Because we’re the good guys
Posted by Charles II on September 17, 2014
IN Moscow this summer, while reporting a story for Wired magazine, I had the rare opportunity to hang out for three days with Edward J. Snowden. …
Among his most shocking discoveries, he told me, was the fact that the N.S.A. was routinely passing along the private communications of Americans to a large and very secretive Israeli military organization known as Unit 8200. This transfer of intercepts, he said, included the contents of the communications….
Mr. Snowden stressed that the transfer of intercepts to Israel contained the communications — email as well as phone calls — of countless Arab- and Palestinian-Americans whose relatives in Israel and the Palestinian territories could become targets based on the communications.

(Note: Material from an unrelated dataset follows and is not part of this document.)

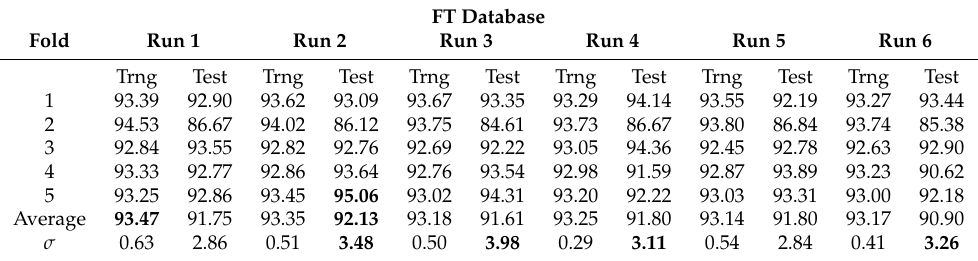
Table 9. Performance of the best individuals of the GBVSBP + MCG model for all FT database runs. Each pair of training and testing corresponds to one experiment of the k-fold. Therefore, we obtain 30 executions of our system and report the standard deviation for each run set.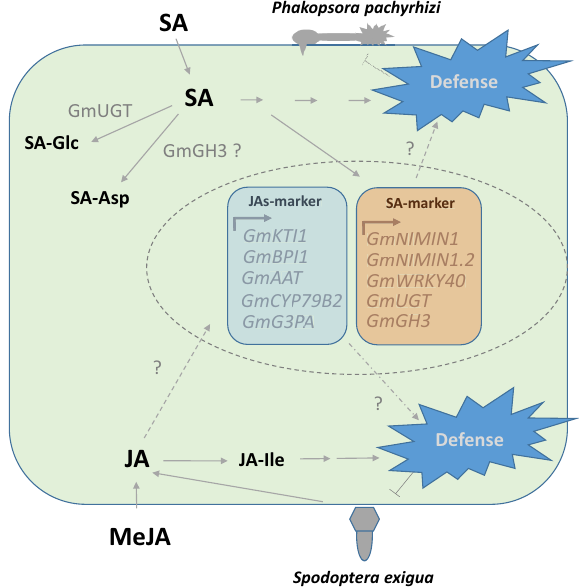
Figure 5. Molecular responses of soybean leaves to SA, MeJA, P. pachyrhizi attack, or S. exigua feeding. Treatment with SA or inoculation with P. pachyrhizi spores induces the consecutive accumulation of free and glycosylated SA and expression of SA-responsive genes with a suspected role in either the defense of biotrohic pathogens or SA homeostasis. JA and JA-Ile accumulate after MeJA exposure. They trigger the expression of JA-responsive genes with a presumed function in insect defense. SA salicylic acid, SA-Asp salicyloyl-aspartate, SA-Glc salicylic acid glucoside (SAG) or salicylic acid glucose ester (SGE), JA jasmonic acid, MeJA methyl jasmonate, JA-Ile jasmonic acid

It appears that Mr. Snowden’s fears were warranted. Last week, 43 veterans of Unit 8200 — many still serving in the reserves — accused the organization of startling abuses. In a letter to their commanders, to Prime Minister Benjamin Netanyahu and to the head of the Israeli army, they charged that Israel used information collected against innocent Palestinians for “political persecution.” In testimonies and interviews given to the media, they specified that data were gathered on Palestinians’ sexual orientations, infidelities, money problems, family medical conditions and other private matters that could be used to coerce Palestinians into becoming collaborators or create divisions in their society.
The veterans of Unit 8200 declared that they had a “moral duty” to no longer “take part in the state’s actions against Palestinians.” An Israeli military spokesman disputed the letter’s overall drift but said the charges would be examined.
But of course it’s ok, because we’re the good guys. Jodi Rudoren, NYT:
For a 29-year-old captain whose eight years in the unit ended in 2011, the transformational moment came in watching “The Lives of Others,” a 2006 film about the operations of the East German secret police.
“I felt a lot of sympathy for the victims in the film of the intelligence,” the captain said. “But I did feel a weird, confusing sense of similarity, I identified myself with the intelligence workers. That we were similar to the kind of oppressive intelligence in oppressive regimes really was a deep realization that makes us all feel that we have to take responsibility.”